My knees are healing nicely, for all of those who were as concerned as I was. ;) I do think I'm gonna have a pretty awesome scar on the left one in the shape of the continent of Africa (look at the picture below and tell me that's not what that looks like)!
A missionary was visiting our church today and said something that really crystallized for me a truth I have been struggling against. He was discussing his frustrations with ministry and said, "You know, efficiency in God's economy is just not the same as it is in ours." And I thought, "Amen. And that is why I am so frustrated, so much of the time." I have been more discouraged lately, or maybe more apt to get discouraged more quickly. I think all the stress of newness in my life (new city, new home, new job, new schedule, new hair color--just kidding) just makes my general intolerance for things "not going my way" more visible. Specifically, I was really excited in the spring because I felt like I had a renewed sense of hope for lots of things that I really believed (and continue to believe) were things that were important and valuable in God's eyes: the rebuilding of broken relationships; entering into and loving the Church; dealing with personal sin in my own life that I was just seeing; reaching out to my neighbors; working for justice; loving my roommates well. And then I got here and while many of these things have been phenomenal, I've also noticed over and over how each of my hopes has been let down--sometimes a little, sometimes a lot. Sometimes I've been disappointed by situations out of my control; sometimes I've been hurt to realize that other people don't share my hopes; many times I've realized that my own hopes for change are short-lived when I'm faced with the brokenness of the world around me and the devastating reality of my own sin. I was getting to the point earlier this week when I realized I was having a hard time seeing the blessings around me, because I was just so overwhelmed with the disappointments. I even fell asleep a few nights ago gritting my teeth, muttering to God about how I knew I was supposed to be grateful for certain things, but I just couldn't be because they weren't enough, because He was not holding up His end of the bargain and helping me live out all these beautiful dreams that I thought He had for me. (Thankfully, His mercies are new every morning--Lord help me if they weren't!)

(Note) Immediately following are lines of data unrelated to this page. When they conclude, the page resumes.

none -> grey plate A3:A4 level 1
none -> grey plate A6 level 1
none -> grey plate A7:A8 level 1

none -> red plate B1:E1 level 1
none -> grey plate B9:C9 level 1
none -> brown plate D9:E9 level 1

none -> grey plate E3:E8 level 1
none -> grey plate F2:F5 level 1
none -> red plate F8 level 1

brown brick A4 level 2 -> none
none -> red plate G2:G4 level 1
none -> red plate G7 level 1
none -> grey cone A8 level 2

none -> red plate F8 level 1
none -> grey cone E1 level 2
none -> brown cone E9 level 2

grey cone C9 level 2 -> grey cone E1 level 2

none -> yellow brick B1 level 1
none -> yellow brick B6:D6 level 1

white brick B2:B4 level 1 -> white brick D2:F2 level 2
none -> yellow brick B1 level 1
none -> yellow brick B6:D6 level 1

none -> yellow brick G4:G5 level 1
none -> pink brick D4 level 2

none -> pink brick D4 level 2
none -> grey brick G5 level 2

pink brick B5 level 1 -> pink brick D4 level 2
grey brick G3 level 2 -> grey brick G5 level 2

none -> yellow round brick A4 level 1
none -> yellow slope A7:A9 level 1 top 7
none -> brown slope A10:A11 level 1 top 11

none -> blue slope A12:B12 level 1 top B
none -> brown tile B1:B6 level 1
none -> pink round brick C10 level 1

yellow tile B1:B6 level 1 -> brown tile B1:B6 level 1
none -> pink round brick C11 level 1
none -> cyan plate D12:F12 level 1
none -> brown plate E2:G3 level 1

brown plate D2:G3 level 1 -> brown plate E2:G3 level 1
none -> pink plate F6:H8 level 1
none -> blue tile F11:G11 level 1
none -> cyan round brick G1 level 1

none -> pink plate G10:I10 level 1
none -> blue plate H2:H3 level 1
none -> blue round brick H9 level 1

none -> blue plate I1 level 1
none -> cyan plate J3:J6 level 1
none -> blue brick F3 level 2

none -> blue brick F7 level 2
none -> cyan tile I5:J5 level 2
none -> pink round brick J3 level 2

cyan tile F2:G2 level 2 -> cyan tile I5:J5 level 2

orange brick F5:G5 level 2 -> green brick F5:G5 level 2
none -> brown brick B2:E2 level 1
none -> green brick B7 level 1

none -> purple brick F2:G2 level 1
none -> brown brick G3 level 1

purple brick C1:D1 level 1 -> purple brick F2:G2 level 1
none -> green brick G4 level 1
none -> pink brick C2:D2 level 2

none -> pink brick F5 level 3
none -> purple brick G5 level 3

But what that missionary said just rang so true and reminded me that I need to humbly acknowledge that my beautifully-crafted plans (and my hopes in my own effort and goodness and dreams) do not dictate the ways in which God works, and that His work is not going to always occur in what I would consider the best, most efficient means. But I know so little, and He knows all things; my hope is so short-lived, and His goodness and redemptive power are endless; my excitement wanes, but His faithfulness continues throughout all generations. "For the foolishness of God is wiser than men, and the weakness of God is stronger than men" (I Corinthians 1:25). Lord have mercy; I need a lot of it!